Pull out every line in the items below that contains the word "шёлк".

..............................

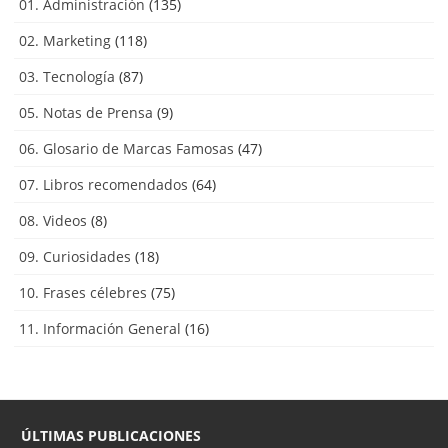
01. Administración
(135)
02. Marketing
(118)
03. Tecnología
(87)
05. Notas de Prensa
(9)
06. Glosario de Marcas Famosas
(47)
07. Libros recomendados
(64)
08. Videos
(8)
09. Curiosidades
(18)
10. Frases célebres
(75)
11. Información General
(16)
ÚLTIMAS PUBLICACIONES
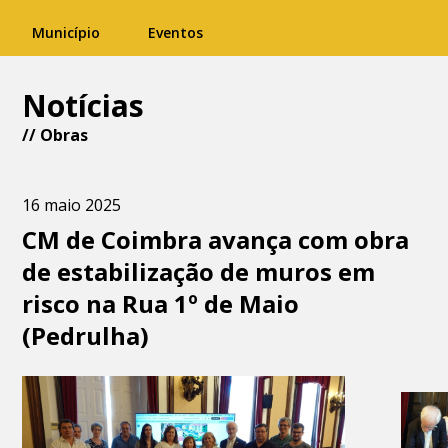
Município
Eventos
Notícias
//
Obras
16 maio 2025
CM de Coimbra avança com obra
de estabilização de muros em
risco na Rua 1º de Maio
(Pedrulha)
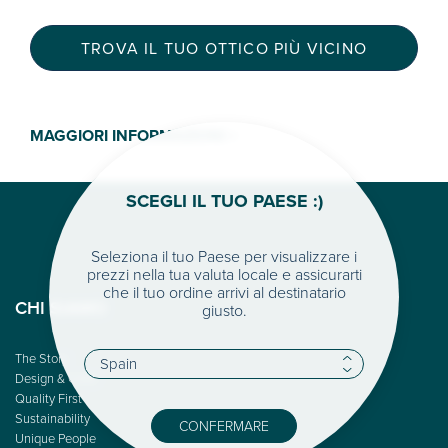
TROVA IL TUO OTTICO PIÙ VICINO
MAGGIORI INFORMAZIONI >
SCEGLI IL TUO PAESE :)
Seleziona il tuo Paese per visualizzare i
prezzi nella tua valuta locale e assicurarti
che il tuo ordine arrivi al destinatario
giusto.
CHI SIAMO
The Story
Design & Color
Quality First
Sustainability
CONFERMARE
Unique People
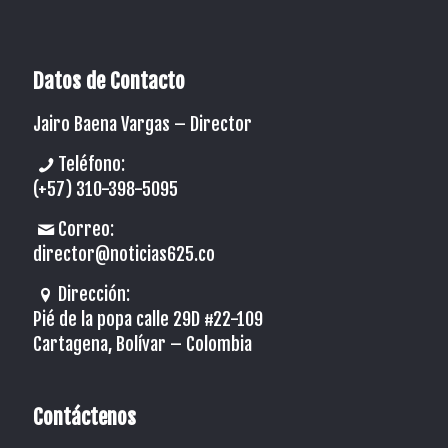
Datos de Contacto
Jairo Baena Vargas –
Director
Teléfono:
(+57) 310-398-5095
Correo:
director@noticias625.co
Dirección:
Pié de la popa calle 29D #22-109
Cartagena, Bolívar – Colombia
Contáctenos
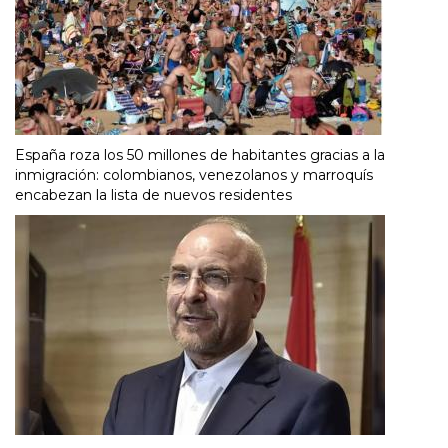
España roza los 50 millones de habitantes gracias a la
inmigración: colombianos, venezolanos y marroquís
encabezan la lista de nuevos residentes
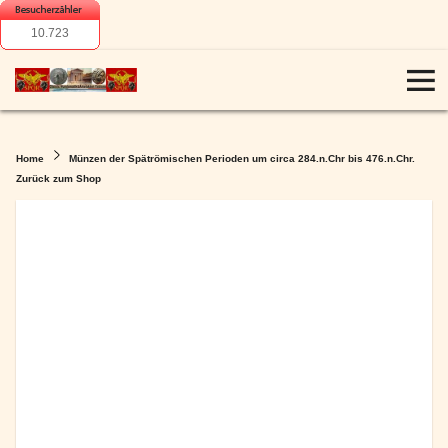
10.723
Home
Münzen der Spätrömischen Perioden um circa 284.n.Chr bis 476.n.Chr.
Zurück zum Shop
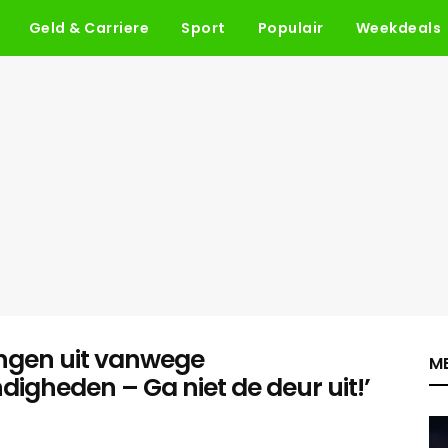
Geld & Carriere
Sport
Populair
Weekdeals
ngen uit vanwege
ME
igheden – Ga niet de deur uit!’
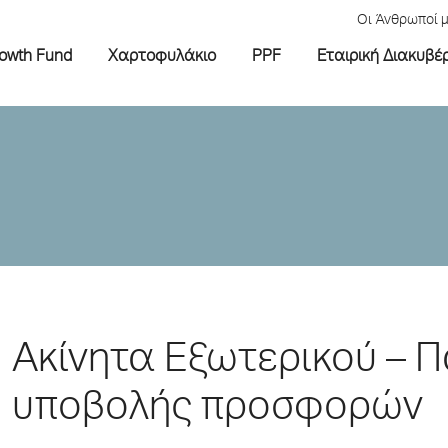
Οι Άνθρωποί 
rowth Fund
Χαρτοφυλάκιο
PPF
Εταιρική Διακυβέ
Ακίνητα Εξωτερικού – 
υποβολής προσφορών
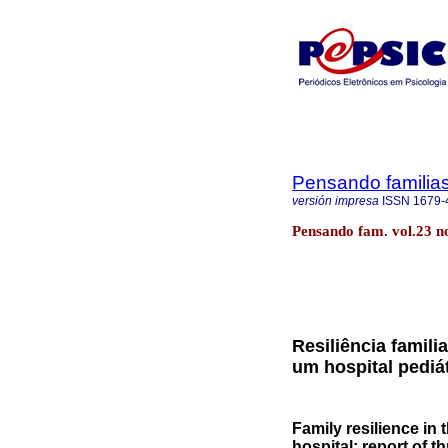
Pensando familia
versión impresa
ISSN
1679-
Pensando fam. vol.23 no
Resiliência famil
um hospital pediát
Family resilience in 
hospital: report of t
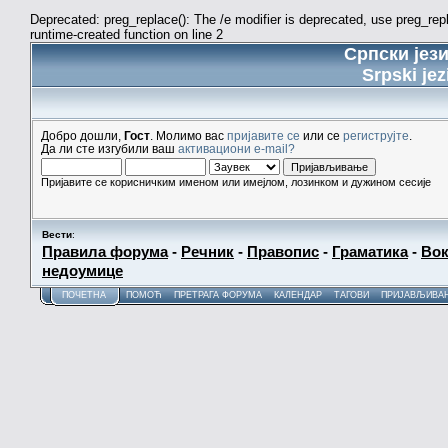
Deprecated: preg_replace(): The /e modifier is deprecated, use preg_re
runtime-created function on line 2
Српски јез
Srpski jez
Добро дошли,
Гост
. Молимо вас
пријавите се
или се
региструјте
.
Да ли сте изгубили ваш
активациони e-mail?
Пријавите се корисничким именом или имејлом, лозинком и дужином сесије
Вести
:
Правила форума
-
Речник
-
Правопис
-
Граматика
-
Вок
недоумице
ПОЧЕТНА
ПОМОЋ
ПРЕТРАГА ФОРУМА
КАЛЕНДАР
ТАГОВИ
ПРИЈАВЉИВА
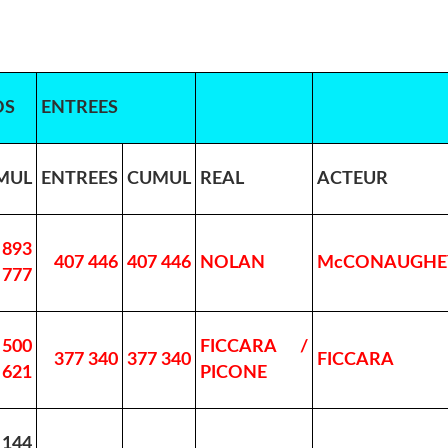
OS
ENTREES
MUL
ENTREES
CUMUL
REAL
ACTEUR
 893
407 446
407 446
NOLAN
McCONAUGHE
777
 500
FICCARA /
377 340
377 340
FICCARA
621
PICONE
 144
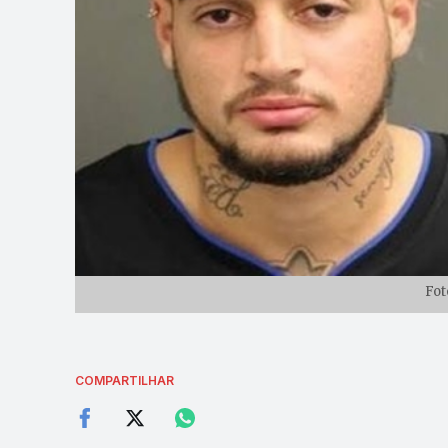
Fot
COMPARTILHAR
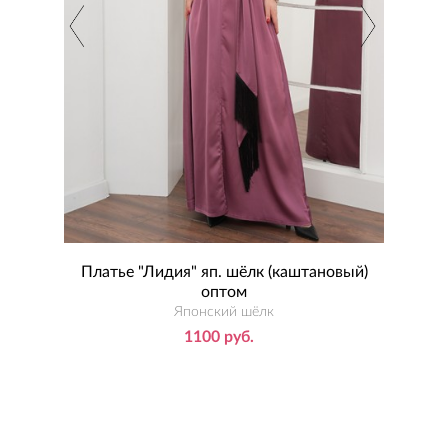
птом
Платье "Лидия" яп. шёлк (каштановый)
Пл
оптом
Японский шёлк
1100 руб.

..............................

Answer section
Платье "Лидия" яп. шёлк (каштановый)
Японский шёлк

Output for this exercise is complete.